**Task instructions:** Pull out every line in the data below that contains the string "corrente". Case counts.

*** Opening Data records ***

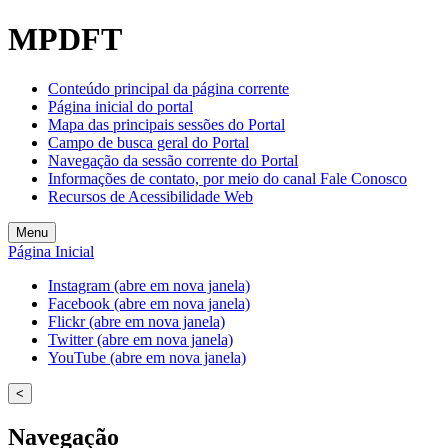
MPDFT
Conteúdo principal da página corrente
Página inicial do portal
Mapa das principais sessões do Portal
Campo de busca geral do Portal
Navegação da sessão corrente do Portal
Informações de contato, por meio do canal Fale Conosco
Recursos de Acessibilidade Web
Menu
Página Inicial
Instagram (abre em nova janela)
Facebook (abre em nova janela)
Flickr (abre em nova janela)
Twitter (abre em nova janela)
YouTube (abre em nova janela)
<
Navegação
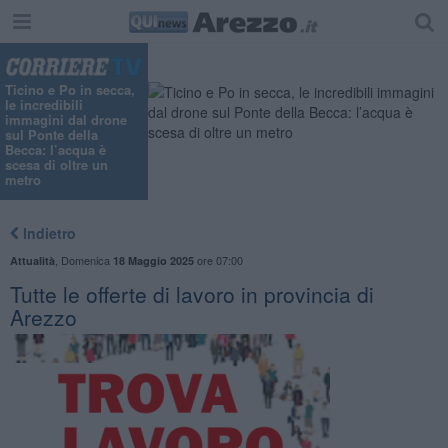
Ticino e Po in secca,
le incredibili
immagini dal drone
sul Ponte della
Becca: l’acqua è
scesa di oltre un
metro
Indietro
,
Domenica
ore 07:00
Attualità
18 Maggio 2025
​Tutte le offerte di lavoro in provincia di
Arezzo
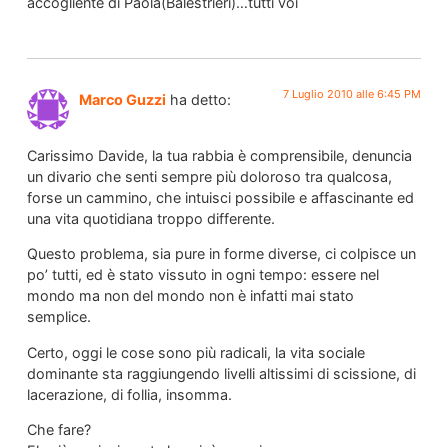
accogliente di Paola(Balestrieri)…tutti voi
7 Luglio 2010 alle 6:45 PM
Marco Guzzi
ha detto:
Carissimo Davide, la tua rabbia è comprensibile, denuncia
un divario che senti sempre più doloroso tra qualcosa,
forse un cammino, che intuisci possibile e affascinante ed
una vita quotidiana troppo differente.
Questo problema, sia pure in forme diverse, ci colpisce un
po’ tutti, ed è stato vissuto in ogni tempo: essere nel
mondo ma non del mondo non è infatti mai stato
semplice.
Certo, oggi le cose sono più radicali, la vita sociale
dominante sta raggiungendo livelli altissimi di scissione, di
lacerazione, di follia, insomma.
Che fare?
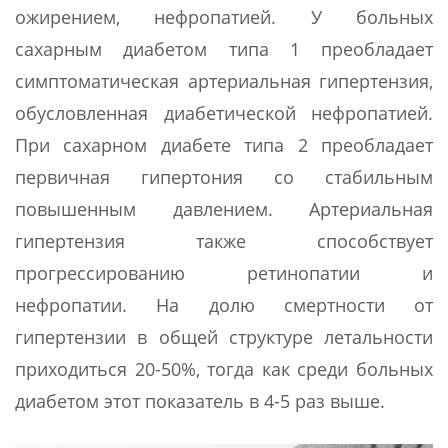
ожирением, нефропатией. У больных
сахарным диабетом типа 1 преобладает
симптоматическая артериальная гипертензия,
обусловленная диабетической нефропатией.
При сахарном диабете типа 2 преобладает
первичная гипертония со стабильным
повышенным давлением. Артериальная
гипертензия также способствует
прогрессированию ретинопатии и
нефропатии. На долю смертности от
гипертензии в общей структуре летальности
приходиться 20-50%, тогда как среди больных
диабетом этот показатель в 4-5 раз выше.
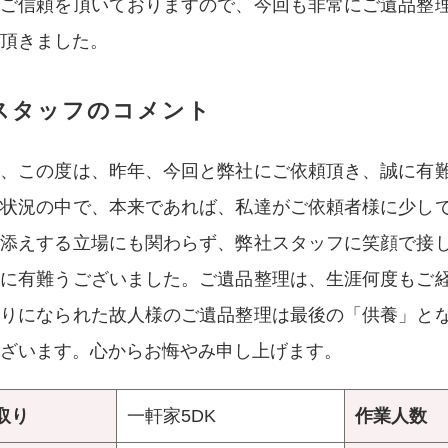
、ご信頼を頂いておりますので、今回も非常にご遺品整
頂きました。
スタッフのコメント
様、この度は、昨年、今回と弊社にご依頼頂き、誠に有
御状況の中で、本来であれば、私達がご依頼者様に少し
力添えする立場にも関わらず、弊社スタッフに笑顔で接
誠に有難うございました。ご遺品整理は、生涯何度もご
なりになられた故人様のご遺品整理は最後の「供養」と
ざいます。心からお悔やみ申し上げます。
取り
一軒家5DK
作業人数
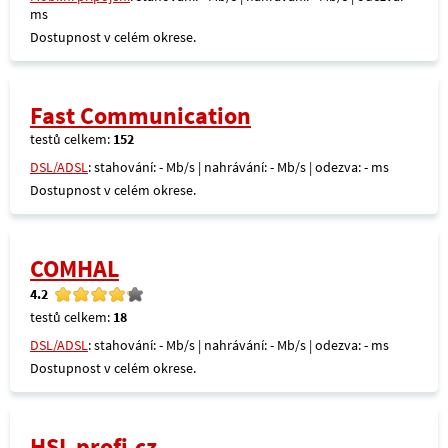
ms
Dostupnost v celém okrese.
Fast Communication
testů celkem:
152
DSL/ADSL
: stahování: - Mb/s | nahrávání: - Mb/s | odezva: - ms
Dostupnost v celém okrese.
COMHAL
4.2
testů celkem:
18
DSL/ADSL
: stahování: - Mb/s | nahrávání: - Mb/s | odezva: - ms
Dostupnost v celém okrese.
HSL profi.cz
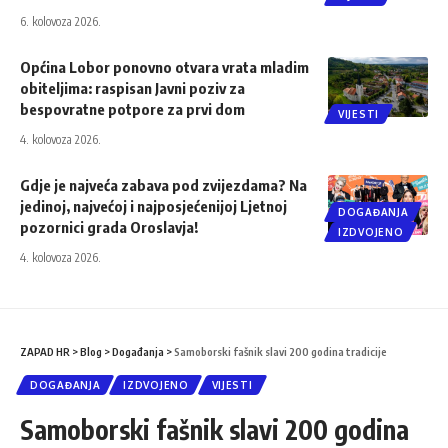
6. kolovoza 2026.
Općina Lobor ponovno otvara vrata mladim
obiteljima: raspisan Javni poziv za
bespovratne potpore za prvi dom
VIJESTI
4. kolovoza 2026.
Gdje je najveća zabava pod zvijezdama? Na
jedinoj, najvećoj i najposjećenijoj Ljetnoj
DOGAĐANJA
pozornici grada Oroslavja!
IZDVOJENO
4. kolovoza 2026.
ZAPAD HR
>
Blog
>
Događanja
>
Samoborski fašnik slavi 200 godina tradicije
DOGAĐANJA
IZDVOJENO
VIJESTI
Samoborski fašnik slavi 200 godina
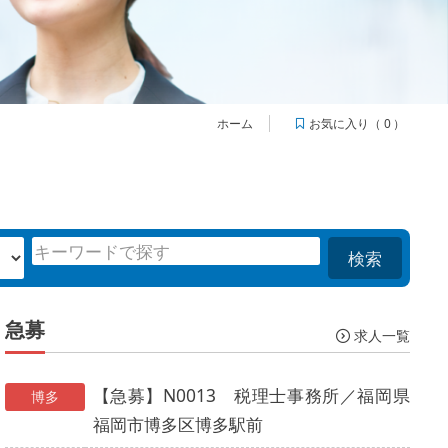
お気に入り（
0
）
ホーム
検索
急募
求人一覧
【急募】N0013 税理士事務所／福岡県
博多
福岡市博多区博多駅前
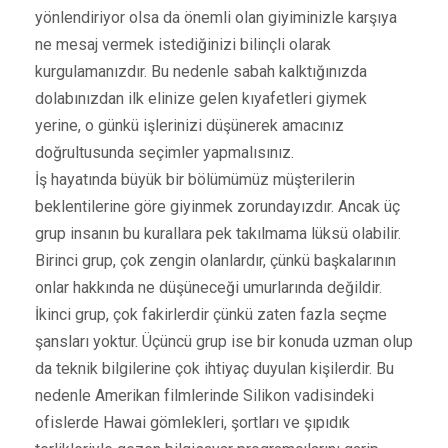
yönlendiriyor olsa da önemli olan giyiminizle karşıya
ne mesaj vermek istediğinizi bilinçli olarak
kurgulamanızdır. Bu nedenle sabah kalktığınızda
dolabınızdan ilk elinize gelen kıyafetleri giymek
yerine, o günkü işlerinizi düşünerek amacınız
doğrultusunda seçimler yapmalısınız.
İş hayatında büyük bir bölümümüz müşterilerin
beklentilerine göre giyinmek zorundayızdır. Ancak üç
grup insanın bu kurallara pek takılmama lüksü olabilir.
Birinci grup, çok zengin olanlardır, çünkü başkalarının
onlar hakkında ne düşüneceği umurlarında değildir.
İkinci grup, çok fakirlerdir çünkü zaten fazla seçme
şansları yoktur. Üçüncü grup ise bir konuda uzman olup
da teknik bilgilerine çok ihtiyaç duyulan kişilerdir. Bu
nedenle Amerikan filmlerinde Silikon vadisindeki
ofislerde Hawai gömlekleri, şortları ve şıpıdık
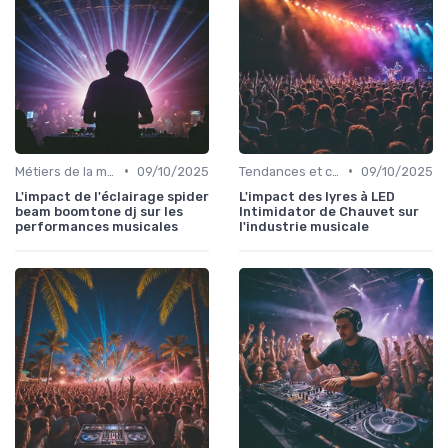
•
•
Métiers de la musique
09/10/2025
Tendances et chiffres du marché
09/10/2025
L'impact de l'éclairage spider
L'impact des lyres à LED
beam boomtone dj sur les
Intimidator de Chauvet sur
performances musicales
l'industrie musicale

*** Closing Data records ***

**Solution for this exercise:**
Conteúdo principal da página corrente
Navegação da sessão corrente do Portal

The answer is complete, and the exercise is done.